+++ Selected excerpt +++
Calculating xG in real-time requires efficient model inference with minimal latency. Pre-computed models and optimized feature extraction are essential.

live_xg_calculator.py
# Python: Optimized Live xG Calculator
import numpy as np
import pickle
from typing import Dict, List, Optional
from dataclasses import dataclass

@dataclass
class ShotEvent:
    """Represents a shot event for xG calculation."""
    location_x: float
    location_y: float
    body_part: str = "foot"
    play_pattern: str = "open play"
    under_pressure: bool = False
    first_touch: bool = False

class LiveXGCalculator:
    """Optimized xG calculator for live match use."""

    def __init__(self, model_path: Optional[str] = None):
        self.model = None
        self.feature_means = None
        self.feature_sds = None

        if model_path:
            self._load_model(model_path)

    def _load_model(self, model_path: str):
        """Load pre-trained model and normalization params."""
        import xgboost as xgb
        self.model = xgb.Booster()
        self.model.load_model(model_path)

        with open(f"{model_path}_params.pkl", "rb") as f:
            params = pickle.load(f)
            self.feature_means = params["means"]
            self.feature_sds = params["sds"]

    def extract_features(self, shot: ShotEvent, match_context: Dict) -> np.ndarray:
        """Extract features from shot event."""
+++ Provided material +++
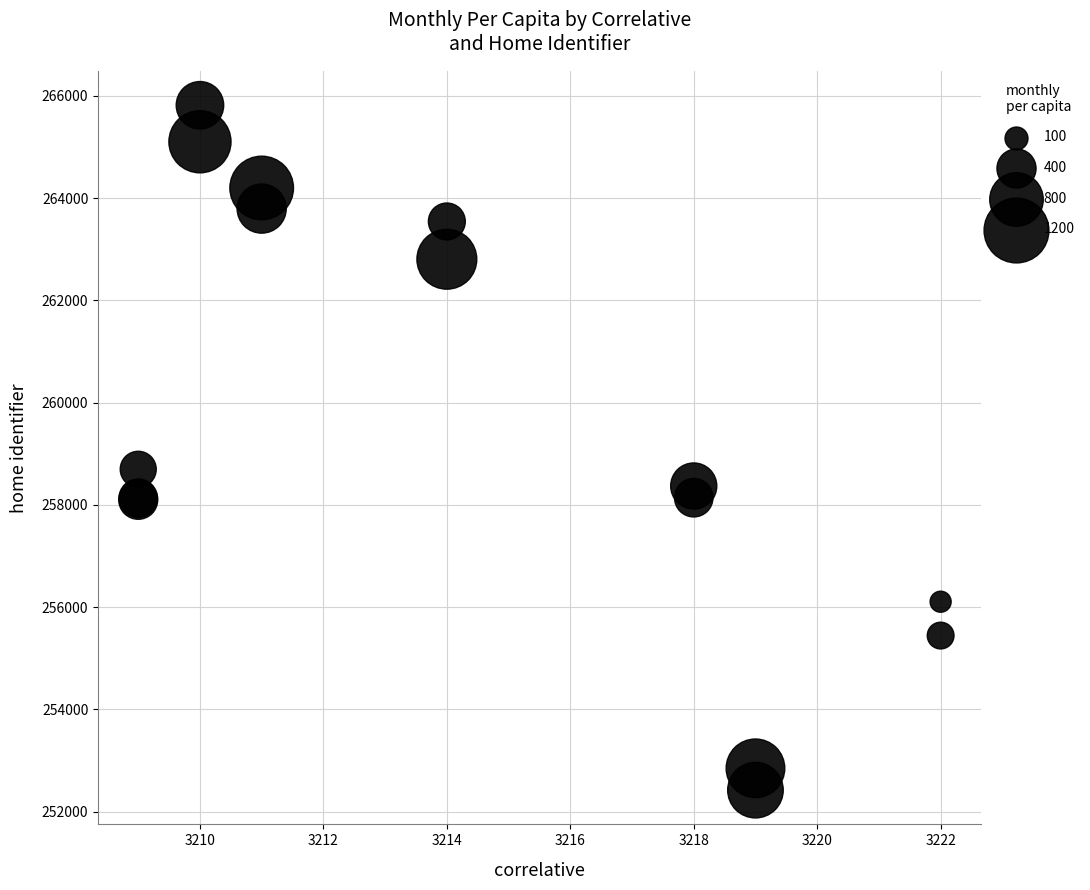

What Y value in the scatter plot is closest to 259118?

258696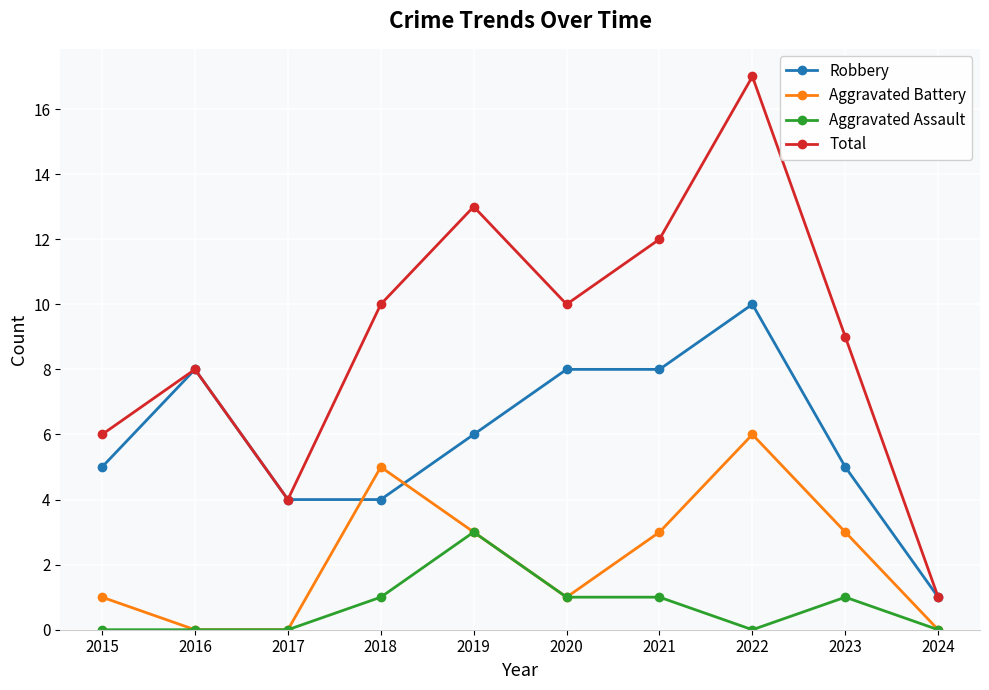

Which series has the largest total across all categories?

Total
+++
• _Work task_
Reproduce the live xG calculator excerpt word for word, starting at the words "def __init__(self, model_path: Optional[str]" and ending after "self.model = xgb.Booster()".

• _Exercise response_
def __init__(self, model_path: Optional[str] = None):
        self.model = None
        self.feature_means = None
        self.feature_sds = None

        if model_path:
            self._load_model(model_path)

    def _load_model(self, model_path: str):
        """Load pre-trained model and normalization params."""
        import xgboost as xgb
        self.model = xgb.Booster()